Turla, a Trojan that has infected hundreds of 32- and 64-bit Windows computers at government institutions, embassies, military installations, educational institutions, and research and pharmaceutical companies over the years, has been found on Linux systems, Kaspersky Lab reported.
The company has discovered two variants of the malware running on Linux.
The first is a C/C++ executable statically linked against multiple libraries, which increases the size of its files, Kaspersky Lab said. It was stripped of symbol information, probably to make it more difficult to analyze.
Much of the first module’s code is based on public sources, and its features include hidden network communications, arbitrary remote command execution and remote management.
Kaspersky hasn’t provided details about the second variant.
It has sinkholed the malware’s command-and-control domain.
Turla Trojans originate in Russia and are believed to be government-funded, remarked Rob Enderle, principal analyst at the Enderle Group.
They “are very elegant and extremely easy to place, and incredibly difficult to discover,” he told LinuxInsider. “People haven’t been aggressively looking for them on Linux, and this one raises the question of how many of these things we have missed.”
Nobody’s safe, Enderle suggested.
“Russia has, in the past, gone after other forms of secure information that the government would then share with its own development teams or Russian companies,” he explained. “Even individuals, if they are part of a large firm or the United States government, are potential victims.”
The Elusive Turla
The first Turla sample targeting Linux is based on cd00r, a publicly available proof-of-concept backdoor that has been around for years and can be used for attack or defense.
The backdoor provides remote access to a system without showing an open port all the time, by using a sniffer on a specified interface to capture packets.
Linux Turla maintains stealth without requiring elevated privileges while running arbitrary remote commands, meaning that even if it’s launched by a regular user with limited privileges it will work.

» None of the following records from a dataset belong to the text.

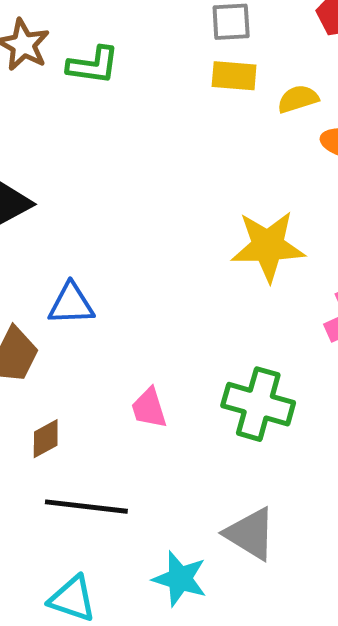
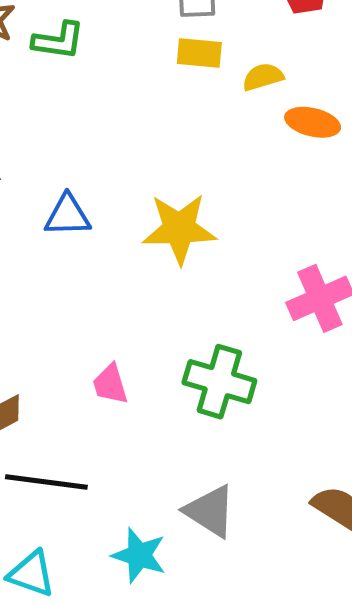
yellow star: (268, 246) -> (179, 229), moved
blue triangle: (71, 304) -> (68, 216), moved

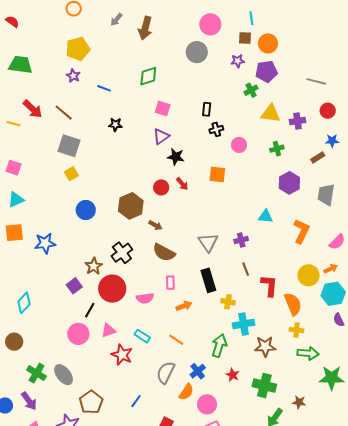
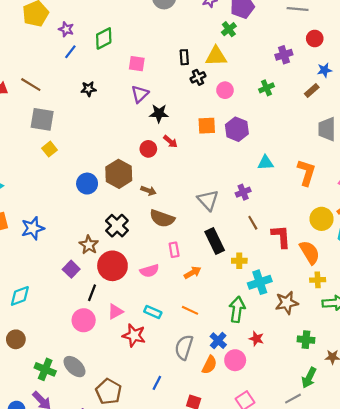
purple star: (73, 76) -> (66, 29), moved
green diamond: (148, 76) -> (104, 38), moved
blue line: (104, 88) -> (70, 52), turned -64
yellow triangle: (271, 114) -> (216, 56), moved
purple hexagon: (289, 183) -> (237, 129), moved
blue circle: (86, 210) -> (87, 184), moved
cyan diamond: (24, 303) -> (20, 296), turned 35
green cross: (264, 385) -> (306, 340), moved, size x0.7
pink circle: (207, 404) -> (235, 360), moved

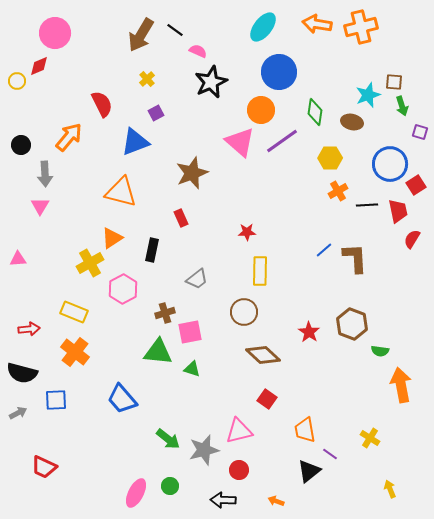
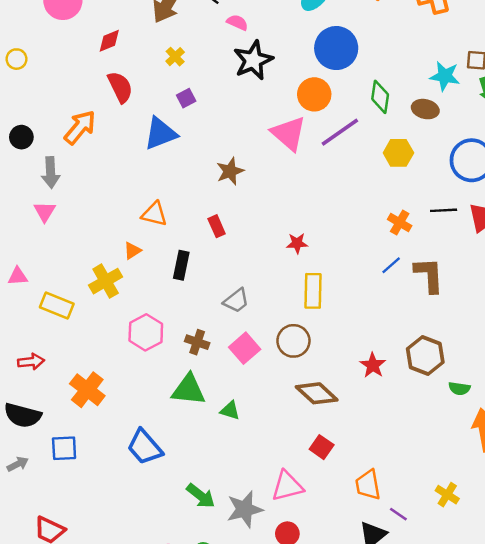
red diamond: (39, 66) -> (109, 41), moved
cyan star: (368, 95) -> (445, 76), turned 30
brown star: (192, 173) -> (230, 171), size x0.7
orange cross: (338, 191) -> (400, 223), moved, turned -30
orange triangle: (121, 192) -> (154, 214), moved, size x0.7
orange triangle: (112, 238) -> (132, 251), size x0.7
pink hexagon: (123, 289) -> (146, 332), moved
yellow rectangle: (74, 312) -> (57, 305), moved
brown cross: (165, 313) -> (197, 342), turned 36
pink square: (190, 332) -> (245, 348), moved, turned -30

The malware cannot be discovered using netstat, a command-line administrative tool, Kaspersky Lab said.
It uses techniques that don’t require root access, so it can be more freely run on victim hosts.
Turla for Linux requires an ID and an existing network interface name to begin execution. These can be inputted from STDIN or from a dropper launching the sample. Once the process is launched, the backdoor’s process PID is returned.
The C&C mechanism is based on TCP/UDP packets, Kaspersky Lab said.
The Insecurity of Linux
Although Turla previously has not been found on Linux, it is far from being the first malware targeting it.
The OS has been vulnerable to other viruses, Trojans and worms, as well as Web scripts and buffer overruns.
Antivirus applications that look for Linux-specific threats include chrootkit and rkhunter.
The Threat Posed by Linux Turla
The Linux Turla malware could be more dangerous than its Windows counterpart.
Linux “has an inherently better reputation for reliability and security, but results in a ‘black box’ syndrome when used in businesses without adequately trained administrators to properly lock it down, patch it and monitor it,” said Richard Westmoreland, director of security architecture at SilverSky.
“Compromising Linux boxes gives any APT (advanced persistent threat) an advantage, due to this overtrust of non-Windows-based systems,” he told LinuxInsider.
Kaspersky Lab’s sinkholing of the Linux Turla’s C&C domain does not guarantee safety because “the Trojan is designed to make reverse-engineering difficult, so there may be built-in mechanisms to circumvent sinkholing that have not yet been discovered,” Westmoreland warned. “There could also be unidentified variants of this Trojan with different C&C domains.”
A Kaspersky Lab spokesperson was not immediately available to provide further details.